People firmly entrenched in the belief that they have ‘Gandhian’ credentials—khadi, charkha, memories of the freedom movement, familiarity with the contours of Gandhian journeys, a symbolic membership in the cliques that struggled for constitutional values, and the like—do not posses some form of distinguished citizenship in India; even though they may like to; even though we may want them to. For Gopalkrishna Gandhi, this is a glorious paradox of civic Indian life. This is juxtaposed to the problem of India’s material modernity in the face of the nation’s social—(or what is a less-fashionable notion nowadays, that of spiritual)—deficit. But that is no naïve elegy. Gopalkrishna Gandhi asserts that India did not “become independent to clutch at its founders’ shadows.” What he means is that India is not a Frankenstein; that its fallibilities or progress cannot be compared with the visions or feelings of its supposed makers. The nation is autonomous, even from its birth-givers. Like Gandhianism transcends Gandhi, India transcends its ideas, its ‘uneasy plurality,’ its intractable subservience to artificial intelligence, and tourism-friendly smart-island-building exercises among deforested peoples and species of the Global South.
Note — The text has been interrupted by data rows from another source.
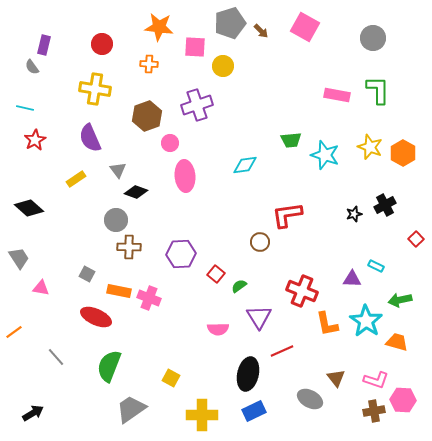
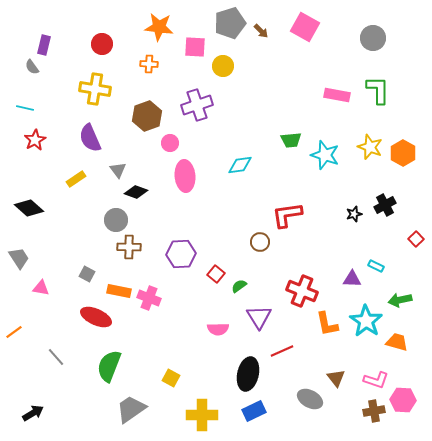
cyan diamond at (245, 165): moved 5 px left
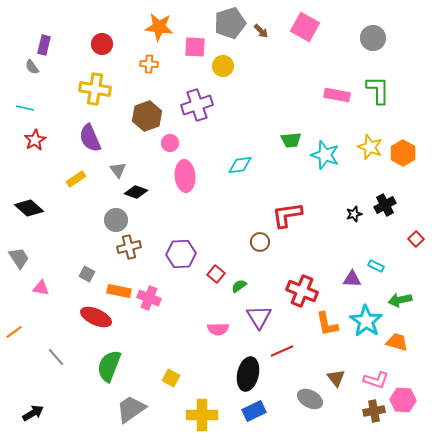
brown cross at (129, 247): rotated 15 degrees counterclockwise
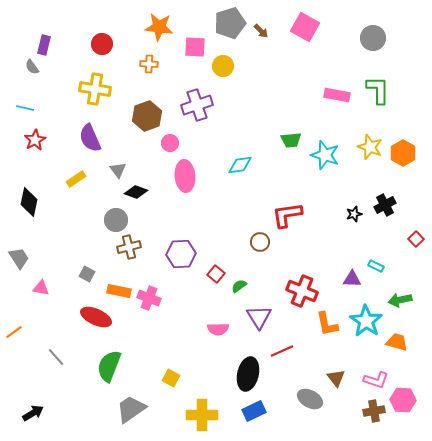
black diamond at (29, 208): moved 6 px up; rotated 60 degrees clockwise
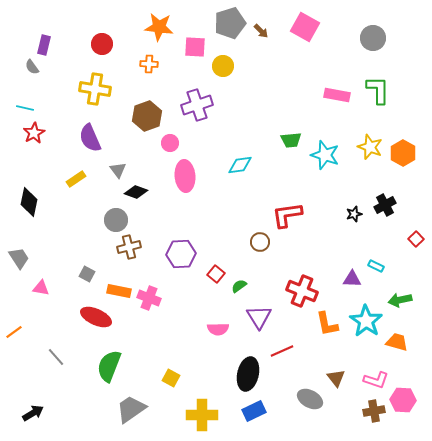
red star at (35, 140): moved 1 px left, 7 px up
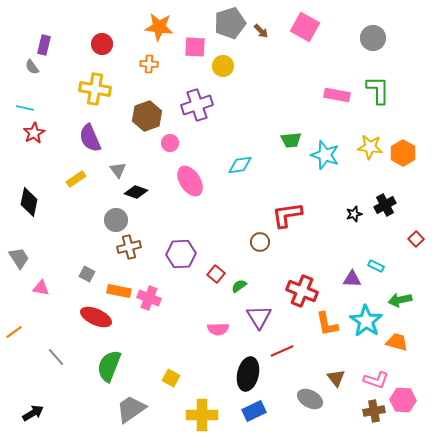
yellow star at (370, 147): rotated 15 degrees counterclockwise
pink ellipse at (185, 176): moved 5 px right, 5 px down; rotated 28 degrees counterclockwise
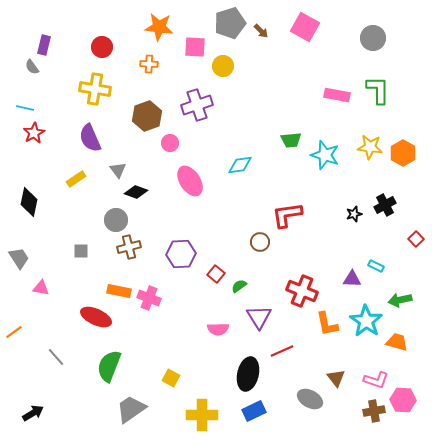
red circle at (102, 44): moved 3 px down
gray square at (87, 274): moved 6 px left, 23 px up; rotated 28 degrees counterclockwise
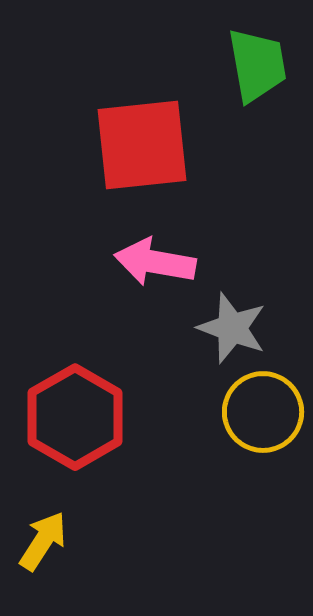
Having heard Gopalkrishna Gandhi speak on the Constitution of India, I know him more as a voice of the invisible ‘spirit’ of the constitution than its ‘basic structure.’ It is in this light that we should understand his diacope: “A dog, a mere dog, showed Gandhi the truth in Dattapara.” William Shakespeare’s Richard III was willing to exchange his kingdom for a horse, in the throes of a lost battle. In Noakhali, as Mohandas K. Gandhi set out to transact an unsteady interregnum for the horrors of the Partition, like Yudhishthir, he was guided by a dog to a grisly truth—the skeletons and bodies of the departed etched on the soil. The ‘God’ that Gopalkrishna Gandhi hopes to be resurrected as ‘Truth’—of ‘Truth’ as ‘God’ in the meditations of Gurudev Rabindranath Tagore’s Mahatma—will manifest in the nation’s institutions in their ensuing battles against sordid spectacles founded on epic falsehoods.